# Replacing a headliner



## TSOJOURNER (Dec 16, 1999)

does anyone have any experience replacing a headliner on a sailboat, and what did theyt use


----------



## TSOJOURNER (Dec 16, 1999)

There are several different types available online from Sailrite. They offer foam backed as well as color options. Their web site is Sailrite.com.


----------



## peterpan2k (Feb 20, 2002)

That sounds alot like a commercial to me. You could use any color vinyl fabric backed material that you can get at most fabric stores. Car upholestry shops have a good supply too.
Jim


----------



## gpuerini (Oct 3, 2001)

Theres an interesting article in SAIL magizine this month, on how to replace with wood.


----------



## petercra (Nov 1, 2002)

I replaced mine with an FRP panel from Home Depot. It worked, but aesthetics leave a bit to be desired. It would have been perfect if I''d found a panel which had a smooth finish. The only panels I could find had a pebble finish on the glossy side and a flat matte finish on the other side. I mounted with the matte finish showing which wasn''t ideal as that side has some imperfections.

Does anyone know of a source of FRP panels with a smooth finish?

The prior headliner was wood with a thin vinyl covering. Water had leaked from a hatch and destroyed a part of it. The FRP panel was slightly thinner but that wasn''t a problem.

* _Exercises_
**A.** Answer these questions about the headliner thread:
(i) What supplier does the second post recommend, and what options does it say that supplier offers?
(ii) What did petercra use to replace the headliner, and where did it come from?
(iii) What was petercra's prior headliner made of?
**B.** Repeat word for word the part of the headliner thread that begins at the words "Theres an interesting" and stops after "has some imperfections.".
**C.** Carry on the forum thread about replacing a sailboat headliner from the point where it stops.

Data visualization images:
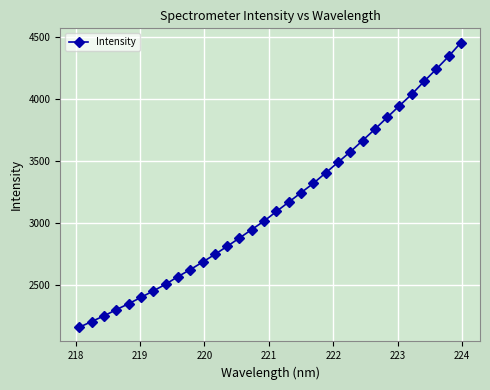

What is the difference between the second highest and second lowest values?

2140.7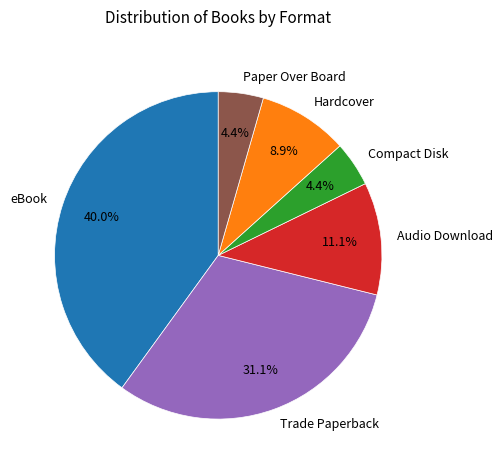

Is Compact Disk the majority of the pie?

No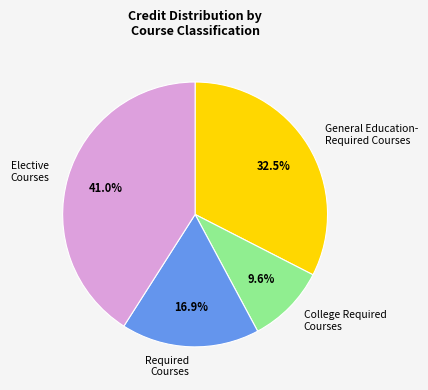

Between Elective Courses and College Required Courses, which is larger?

Elective Courses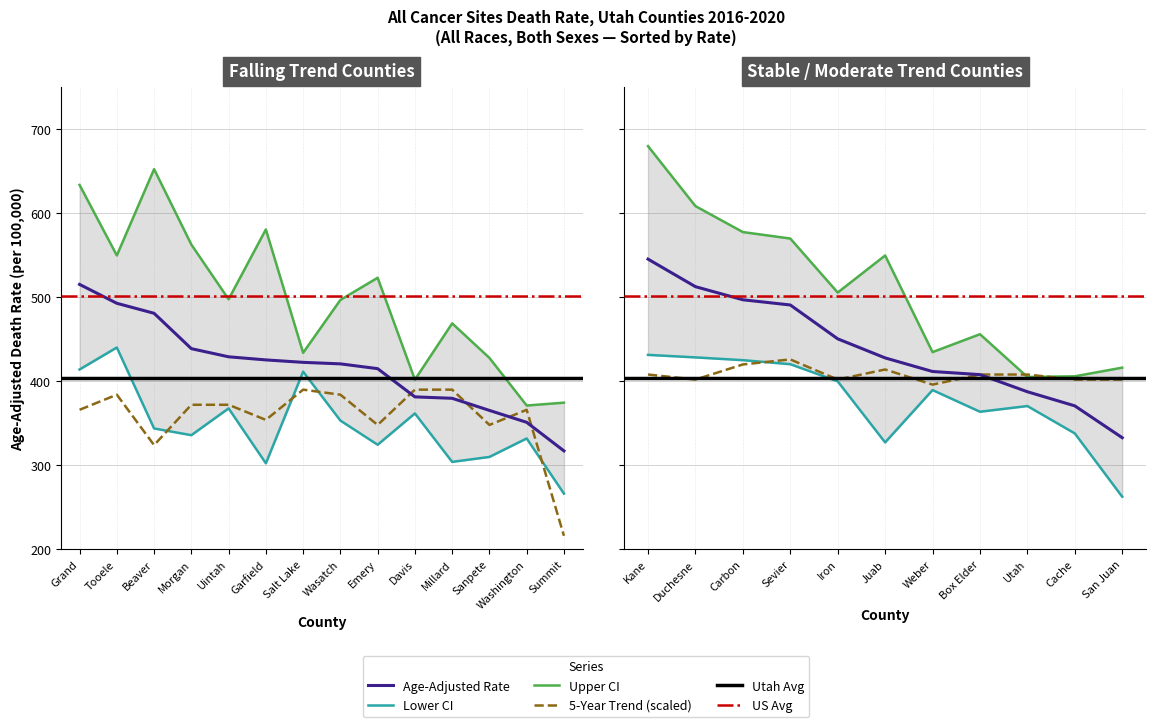

At how many categories does at least one series exceed 131?

25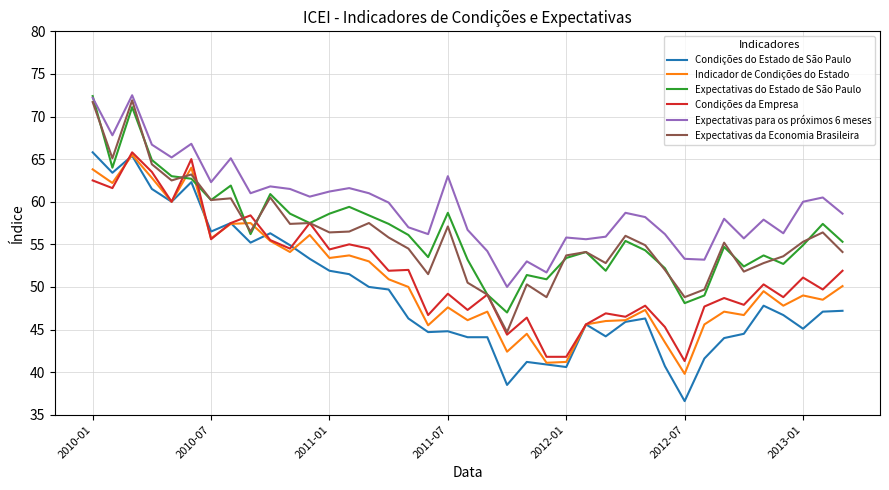

Which series has the largest total across all categories?

Expectativas para os próximos 6 meses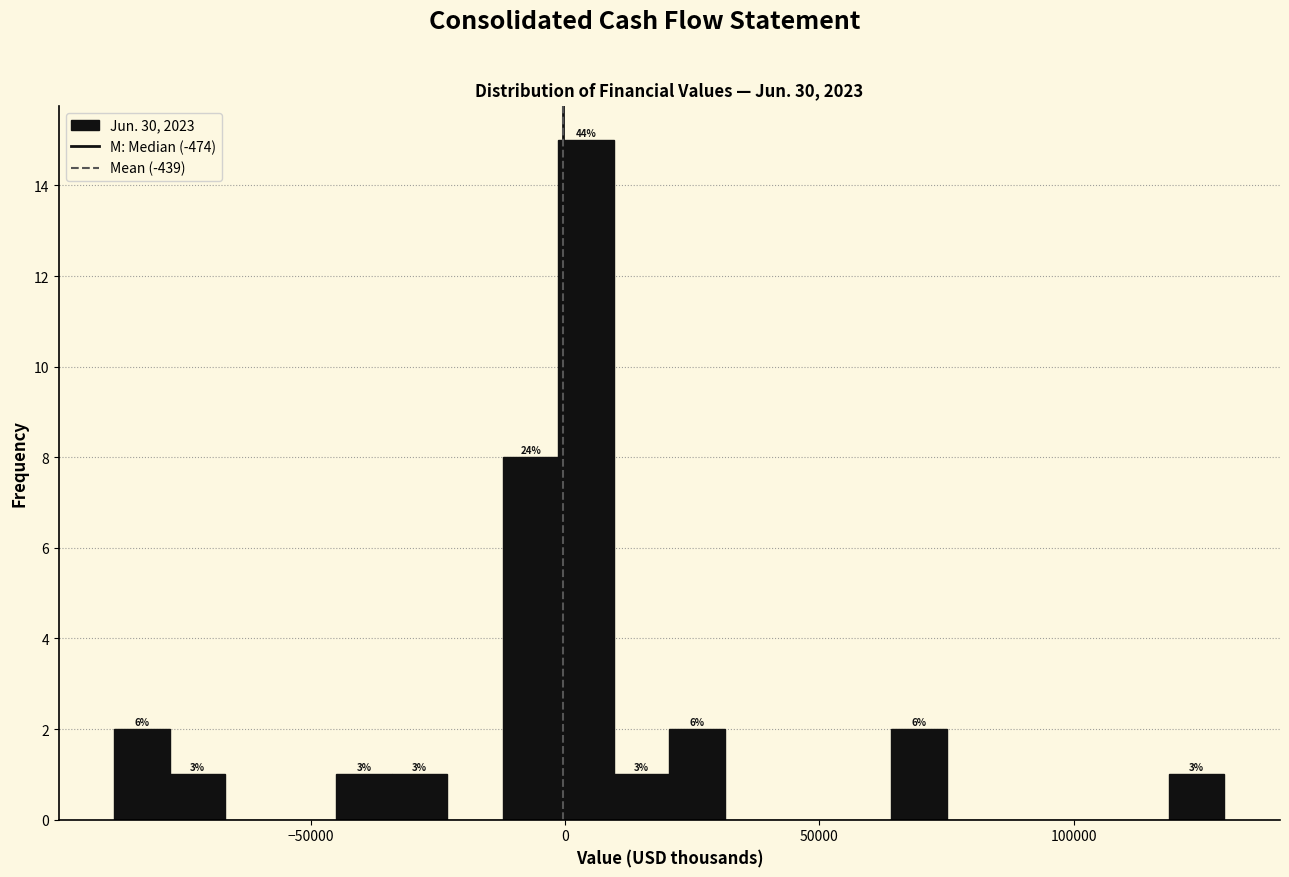

Read against the x-axis, roughly where is the centre of the tallest bar?

5000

* _Answers to each task_
**A.**
(i) Sailrite, which offers foam-backed material as well as color options.
(ii) An FRP panel from Home Depot.
(iii) Wood with a thin vinyl covering.

**B.**
Theres an interesting article in SAIL magizine this month, on how to replace with wood.


----------



## petercra (Nov 1, 2002)

I replaced mine with an FRP panel from Home Depot. It worked, but aesthetics leave a bit to be desired. It would have been perfect if I''d found a panel which had a smooth finish. The only panels I could find had a pebble finish on the glossy side and a flat matte finish on the other side. I mounted with the matte finish showing which wasn''t ideal as that side has some imperfections.

**C.**
Foam backed vinyl wouldn''t have worked on my boat as the headliner is separated from the fiberglass deck by 1/2" plywood strips so that hardware can be bolted through the deck. Without the spacer the bolts would show.


----------



## jklewissf (Nov 21, 2002)

pulltruded fiberglass panels are available from www.rparts.com. They sell them for use in ice box building and claim that they are smooth enough to be easily cleaned even if you dont paint them. I think the biggest size they offer is 4X4

I wonder if you could just use formica for the panels overhead. Its strong, easily cleaned and can be bent into gentle curves pretty easily.


----------



## jklewissf (Nov 21, 2002)

One more thought on replacing the overhead on your boat. Try to get a look at a Tayana boat. They do their overheads with a white plastic material held up by varnished teak battens. It looks nice and makes access behind the panels really easy if you want to pull wires or install deck hardware.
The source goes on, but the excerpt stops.